"The move confirmed earlier reporting from Bloomberg News. The boost will be around $18 billion, according to people familiar with the negotiations who asked not to be named because the information is private. The agreement would see ratepayers contribute half of the money and utility shareholders contribute the other half, according to the people. The proposal is aimed at stabilizing utilities' finances and limiting shareholder losses."
"The move comes after January wildfires that devastated the Los Angeles area put the California Wildfire Fund at risk of being depleted. Potential liabilities from fires in the state have increased risks for utilities such as Edison International and PG&E Corp. Established in 2019 after liabilities from the Camp Fire and other blazes sent PG&E into bankruptcy, the $21 billion fund currently has more than $13 billion in assets, according to the state."
California lawmakers filed an initial agreement to add roughly $18 billion to the state's wildfire utility fund, with ratepayers and utility shareholders each covering half.
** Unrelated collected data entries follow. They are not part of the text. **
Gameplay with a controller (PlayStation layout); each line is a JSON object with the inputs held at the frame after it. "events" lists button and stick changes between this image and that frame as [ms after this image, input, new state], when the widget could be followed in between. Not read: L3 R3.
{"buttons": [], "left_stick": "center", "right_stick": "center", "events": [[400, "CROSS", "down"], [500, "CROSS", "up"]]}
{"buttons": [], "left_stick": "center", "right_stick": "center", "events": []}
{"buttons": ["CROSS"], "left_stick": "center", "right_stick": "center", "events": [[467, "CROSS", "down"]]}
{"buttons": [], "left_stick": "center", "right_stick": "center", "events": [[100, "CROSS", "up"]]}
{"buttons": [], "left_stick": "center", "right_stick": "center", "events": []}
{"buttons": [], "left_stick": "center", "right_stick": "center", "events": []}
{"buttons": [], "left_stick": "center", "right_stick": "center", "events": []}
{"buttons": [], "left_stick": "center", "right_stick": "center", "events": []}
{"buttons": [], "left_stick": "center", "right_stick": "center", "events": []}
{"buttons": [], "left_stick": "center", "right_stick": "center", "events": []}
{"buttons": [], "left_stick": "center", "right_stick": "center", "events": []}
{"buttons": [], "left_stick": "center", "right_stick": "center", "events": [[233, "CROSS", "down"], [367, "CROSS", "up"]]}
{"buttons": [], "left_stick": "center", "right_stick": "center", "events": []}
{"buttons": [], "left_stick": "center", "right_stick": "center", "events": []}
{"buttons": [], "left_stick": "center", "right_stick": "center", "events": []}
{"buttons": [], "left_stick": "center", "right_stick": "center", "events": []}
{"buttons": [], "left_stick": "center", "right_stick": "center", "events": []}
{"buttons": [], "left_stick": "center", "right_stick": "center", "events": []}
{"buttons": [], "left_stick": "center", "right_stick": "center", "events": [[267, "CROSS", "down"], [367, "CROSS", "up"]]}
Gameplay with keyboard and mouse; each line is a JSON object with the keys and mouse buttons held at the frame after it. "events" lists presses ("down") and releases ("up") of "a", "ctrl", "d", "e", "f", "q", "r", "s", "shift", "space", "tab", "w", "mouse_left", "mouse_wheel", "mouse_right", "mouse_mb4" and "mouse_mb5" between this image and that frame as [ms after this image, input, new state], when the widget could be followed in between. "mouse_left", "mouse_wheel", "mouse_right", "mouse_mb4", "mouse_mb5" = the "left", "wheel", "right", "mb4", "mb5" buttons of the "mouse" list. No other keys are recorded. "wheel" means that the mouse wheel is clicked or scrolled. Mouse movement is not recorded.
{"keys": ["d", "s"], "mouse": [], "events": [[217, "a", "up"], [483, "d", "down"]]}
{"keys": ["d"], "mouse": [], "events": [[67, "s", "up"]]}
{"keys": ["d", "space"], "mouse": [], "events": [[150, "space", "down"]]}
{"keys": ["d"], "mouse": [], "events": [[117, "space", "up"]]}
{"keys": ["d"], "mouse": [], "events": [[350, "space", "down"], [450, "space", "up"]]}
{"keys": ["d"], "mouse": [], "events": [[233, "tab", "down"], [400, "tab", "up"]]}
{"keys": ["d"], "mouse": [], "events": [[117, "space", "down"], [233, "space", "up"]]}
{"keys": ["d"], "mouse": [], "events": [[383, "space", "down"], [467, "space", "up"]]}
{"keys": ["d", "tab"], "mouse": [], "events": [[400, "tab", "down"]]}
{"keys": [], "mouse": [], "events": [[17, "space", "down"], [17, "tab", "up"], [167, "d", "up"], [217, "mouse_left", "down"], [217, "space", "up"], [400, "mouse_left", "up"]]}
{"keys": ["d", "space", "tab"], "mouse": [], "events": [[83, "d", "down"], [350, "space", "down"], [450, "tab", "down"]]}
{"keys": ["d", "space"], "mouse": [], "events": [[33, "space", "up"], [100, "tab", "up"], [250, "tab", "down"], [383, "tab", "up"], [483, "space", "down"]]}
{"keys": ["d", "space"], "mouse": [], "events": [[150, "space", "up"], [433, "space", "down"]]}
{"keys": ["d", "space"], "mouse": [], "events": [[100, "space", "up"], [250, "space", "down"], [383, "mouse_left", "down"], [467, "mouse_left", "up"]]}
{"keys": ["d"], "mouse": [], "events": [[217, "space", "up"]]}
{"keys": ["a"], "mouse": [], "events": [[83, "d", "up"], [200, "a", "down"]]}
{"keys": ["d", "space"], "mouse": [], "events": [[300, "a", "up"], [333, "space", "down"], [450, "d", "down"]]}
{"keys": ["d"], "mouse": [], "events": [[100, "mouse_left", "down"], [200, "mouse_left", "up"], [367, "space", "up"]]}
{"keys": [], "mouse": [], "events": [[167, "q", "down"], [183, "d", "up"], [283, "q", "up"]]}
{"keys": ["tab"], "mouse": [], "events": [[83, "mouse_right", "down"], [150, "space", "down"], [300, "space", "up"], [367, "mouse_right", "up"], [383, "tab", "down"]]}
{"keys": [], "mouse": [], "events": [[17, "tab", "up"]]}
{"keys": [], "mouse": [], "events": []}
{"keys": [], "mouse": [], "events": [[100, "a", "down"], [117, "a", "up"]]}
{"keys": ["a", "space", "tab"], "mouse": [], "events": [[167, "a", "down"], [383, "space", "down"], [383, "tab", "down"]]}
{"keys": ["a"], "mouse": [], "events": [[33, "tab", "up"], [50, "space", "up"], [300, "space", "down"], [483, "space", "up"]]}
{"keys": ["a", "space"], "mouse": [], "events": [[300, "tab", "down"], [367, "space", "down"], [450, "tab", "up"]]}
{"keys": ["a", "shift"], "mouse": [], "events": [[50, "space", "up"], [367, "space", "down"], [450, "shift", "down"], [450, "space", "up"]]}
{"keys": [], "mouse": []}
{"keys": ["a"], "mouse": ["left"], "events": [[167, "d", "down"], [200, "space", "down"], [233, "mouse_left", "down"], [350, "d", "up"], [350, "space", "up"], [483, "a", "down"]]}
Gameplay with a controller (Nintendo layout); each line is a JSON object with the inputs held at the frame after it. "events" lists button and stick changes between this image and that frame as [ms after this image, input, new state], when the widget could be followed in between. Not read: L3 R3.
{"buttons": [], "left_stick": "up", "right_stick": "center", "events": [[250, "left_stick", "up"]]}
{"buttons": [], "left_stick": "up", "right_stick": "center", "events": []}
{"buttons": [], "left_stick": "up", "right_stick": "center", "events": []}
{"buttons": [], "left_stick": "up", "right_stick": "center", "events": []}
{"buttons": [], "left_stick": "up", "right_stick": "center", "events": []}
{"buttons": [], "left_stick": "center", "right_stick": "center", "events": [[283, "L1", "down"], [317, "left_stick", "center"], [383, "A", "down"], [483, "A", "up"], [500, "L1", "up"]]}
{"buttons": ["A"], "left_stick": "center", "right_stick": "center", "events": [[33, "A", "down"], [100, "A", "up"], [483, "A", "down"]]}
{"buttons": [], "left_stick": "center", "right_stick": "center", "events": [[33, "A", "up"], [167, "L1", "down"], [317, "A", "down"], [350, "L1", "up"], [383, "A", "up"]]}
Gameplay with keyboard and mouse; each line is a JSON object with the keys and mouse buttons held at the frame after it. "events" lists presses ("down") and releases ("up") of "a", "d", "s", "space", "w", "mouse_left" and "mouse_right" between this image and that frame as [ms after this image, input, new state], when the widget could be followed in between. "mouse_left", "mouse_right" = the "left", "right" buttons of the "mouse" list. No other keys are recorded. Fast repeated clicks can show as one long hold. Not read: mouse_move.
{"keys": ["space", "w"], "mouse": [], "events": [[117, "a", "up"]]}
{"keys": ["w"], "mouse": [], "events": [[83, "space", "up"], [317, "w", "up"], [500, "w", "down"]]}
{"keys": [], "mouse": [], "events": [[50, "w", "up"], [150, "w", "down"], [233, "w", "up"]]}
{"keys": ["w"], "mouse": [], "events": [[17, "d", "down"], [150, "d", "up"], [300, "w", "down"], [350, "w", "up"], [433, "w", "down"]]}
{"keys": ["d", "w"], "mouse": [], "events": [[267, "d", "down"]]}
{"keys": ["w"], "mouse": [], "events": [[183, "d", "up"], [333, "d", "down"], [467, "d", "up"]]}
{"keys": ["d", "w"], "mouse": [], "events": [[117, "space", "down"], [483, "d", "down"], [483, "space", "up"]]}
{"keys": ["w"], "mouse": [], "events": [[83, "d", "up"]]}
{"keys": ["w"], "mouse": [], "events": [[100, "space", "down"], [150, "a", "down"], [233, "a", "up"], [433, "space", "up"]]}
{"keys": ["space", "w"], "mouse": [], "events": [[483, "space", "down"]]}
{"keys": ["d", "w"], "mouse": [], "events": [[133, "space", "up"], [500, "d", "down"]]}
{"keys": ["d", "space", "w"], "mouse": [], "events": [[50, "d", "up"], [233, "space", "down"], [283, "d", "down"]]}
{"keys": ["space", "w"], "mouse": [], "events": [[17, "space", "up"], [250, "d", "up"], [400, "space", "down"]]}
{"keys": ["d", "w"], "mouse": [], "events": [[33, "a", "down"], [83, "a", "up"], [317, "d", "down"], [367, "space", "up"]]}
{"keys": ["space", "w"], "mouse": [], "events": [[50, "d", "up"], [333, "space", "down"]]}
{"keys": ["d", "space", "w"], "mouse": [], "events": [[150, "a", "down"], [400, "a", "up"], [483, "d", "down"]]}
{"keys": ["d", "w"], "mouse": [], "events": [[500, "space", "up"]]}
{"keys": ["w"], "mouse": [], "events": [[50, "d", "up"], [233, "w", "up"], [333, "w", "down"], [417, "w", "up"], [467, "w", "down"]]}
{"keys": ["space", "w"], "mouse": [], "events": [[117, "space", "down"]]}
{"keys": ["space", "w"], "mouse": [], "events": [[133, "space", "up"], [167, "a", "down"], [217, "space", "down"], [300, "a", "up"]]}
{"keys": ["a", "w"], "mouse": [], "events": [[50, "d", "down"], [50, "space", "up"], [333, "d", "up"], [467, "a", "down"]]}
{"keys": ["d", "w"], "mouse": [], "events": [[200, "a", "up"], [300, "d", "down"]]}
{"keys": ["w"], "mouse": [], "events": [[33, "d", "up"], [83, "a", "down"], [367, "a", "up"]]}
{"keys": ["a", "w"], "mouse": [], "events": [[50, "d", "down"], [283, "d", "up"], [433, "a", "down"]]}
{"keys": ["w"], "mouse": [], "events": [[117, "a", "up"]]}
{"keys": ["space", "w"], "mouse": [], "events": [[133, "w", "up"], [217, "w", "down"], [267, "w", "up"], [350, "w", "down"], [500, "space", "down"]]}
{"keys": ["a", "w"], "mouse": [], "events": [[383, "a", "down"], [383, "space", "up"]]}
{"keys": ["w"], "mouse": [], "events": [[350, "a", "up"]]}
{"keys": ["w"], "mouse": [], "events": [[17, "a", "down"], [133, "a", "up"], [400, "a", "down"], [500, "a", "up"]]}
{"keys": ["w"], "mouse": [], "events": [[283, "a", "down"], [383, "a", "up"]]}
The measure was entered into legislative text after a suspended deadline and aims to stabilize utilities' finances and limit shareholder losses. The action follows January wildfires that strained the California Wildfire Fund and heightened liabilities for utilities such as Edison International and PG&E Corp. The fund, created in 2019 after the Camp Fire, is a $21 billion backstop with more than $13 billion in assets and covers damages exceeding $1 billion. The deal needs legislative approval and the governor's signature.